I veti sul Recovery / La vera sfida di conciliare democrazia e mercato
Nella sua intervista Macron ha parlato agli europei, invitandoli a
essere più coraggiosi e responsabili anche sui temi della sicurezza
comune. Ma ha parlato anche all’America e al suo presidente eletto, Joe Biden.
Ha parlato dei valori comuni dell’Occidente democratico e liberale e
della necessaria riforma del capitalismo e dell’economia globale.
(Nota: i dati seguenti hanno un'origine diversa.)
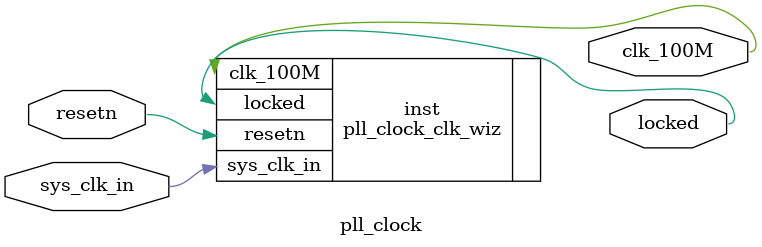
<source format=v>


`timescale 1ps/1ps

(* CORE_GENERATION_INFO = "pll_clock,clk_wiz_v6_0_3_0_0,{component_name=pll_clock,use_phase_alignment=true,use_min_o_jitter=false,use_max_i_jitter=false,use_dyn_phase_shift=false,use_inclk_switchover=false,use_dyn_reconfig=false,enable_axi=0,feedback_source=FDBK_AUTO,PRIMITIVE=PLL,num_out_clk=1,clkin1_period=10.000,clkin2_period=10.000,use_power_down=false,use_reset=true,use_locked=true,use_inclk_stopped=false,feedback_type=SINGLE,CLOCK_MGR_TYPE=NA,manual_override=false}" *)

module pll_clock 
 (
  // Clock out ports
  output        clk_100M,
  // Status and control signals
  input         resetn,
  output        locked,
 // Clock in ports
  input         sys_clk_in
 );

  pll_clock_clk_wiz inst
  (
  // Clock out ports  
  .clk_100M(clk_100M),
  // Status and control signals               
  .resetn(resetn), 
  .locked(locked),
 // Clock in ports
  .sys_clk_in(sys_clk_in)
  );

endmodule

</source>
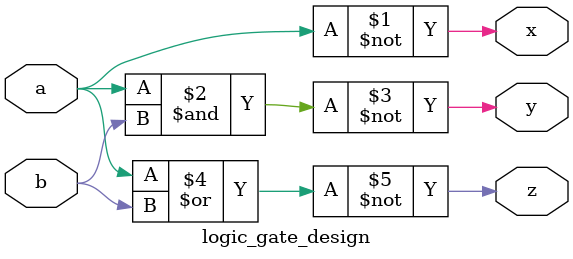
<source format=v>
module logic_gate_design(
    input a,b,
    output x,y,z
    );
    assign x = ~a;
    assign y = ~(a&b);
    assign z = ~(a|b);
    
endmodule

</source>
Testimonia dell’intelligenza dell’uomo, che da uno dei templi finanziari
di quell’economia globale proviene, ma che capisce che i tempi nuovi e
drammatici che tutti stiamo vivendo richiedono idee e politiche nuove e
coraggiose. Riformare il capitalismo globale è fondamentale innanzitutto
per i cittadini di Europa e Stati Uniti, che più sono stati colpiti in
questi decenni dalle conseguenze (impreviste o sottovalutate) delle
regole che hanno reso sempre più complicata la convivenza delle ragioni
della democrazia e del capitalismo. La rinuncia a un governo efficace di
iperglobalizzazione e rivoluzione tecnologica ha prodotto il
progressivo e sempre più rapido impoverimento dei ceti medi e popolari
dell’Occidente, che la pandemia rischia di far precipitare
ulteriormente. Solo le democrazie hanno questo problema, il trilemma
insolubile di Rodrik (globalizzazione, democrazia, sovranità), e solo da
loro, dalle due sponde dell’Atlantico, può partire lo sforzo comune per
quella gigantesca operazione di riforma che è necessaria. Non significa
il ritorno del protezionismo aggressivo e inconcludente di Donald Trump
o del sovranismo autoritario di Orban e Kaczynski. Si tratta invece di
riportare la vigilanza e la leadership sull’economia globale ai governi,
che possono riuscirci in maniera cooperativa, attraverso le istituzioni
internazionali e nel nome dei principi democratici, oppure fallire in
modo conflittuale, affondando le istituzioni e cercando ognuno di
scaricare il fardello sulle spalle altrui.
L’alternativa è un rilancio del globalismo tecnologico alla cinese: fatto di suadenti inviti a una nuova era di prosperità comune, dove ognuno, nel nome della non interferenza reciproca e delle rispettive “tradizioni nazionali” possa continuare a espellere gli esponenti politici non graditi dai Parlamenti (come a Hong Kong) e a commerciare con gli altri, sfruttando la propria e l’altrui manodopera (per esempio in Africa) come meglio crede. Nessuno farà domande scomode, nessuno disturberà il manovratore. Paradossale che la Cina sia oggi l’alfiere del libero mercato globale? Mica tanto. La Regional Comprehensive Economic Partnership, lanciata da Pechino nelle scorse ore, ci ricorda semplicemente chi sta raccogliendo i frutti delle cattive regole che l’Occidente ha concepito in questi decenni: quando si illudeva di essere più forte politicamente e militarmente e di potersi dividere il lavoro con la Cina come più gli convenisse, sulla base di una superiorità tecnologica inscalfibile. Alla Cina, la “nostra” globalizzazione sta bene così, l’importante è solo che lei ne sia al comando. Ma a noi? Noi non abbiamo solo un problema di ruolo (leader o gregari), ma uno diverso e ben più cruciale per il nostro futuro: la riconciliazione nel XXI secolo di democrazia e mercato, alla quale solo una rinnovata partnership transatlantica può offrire una chance.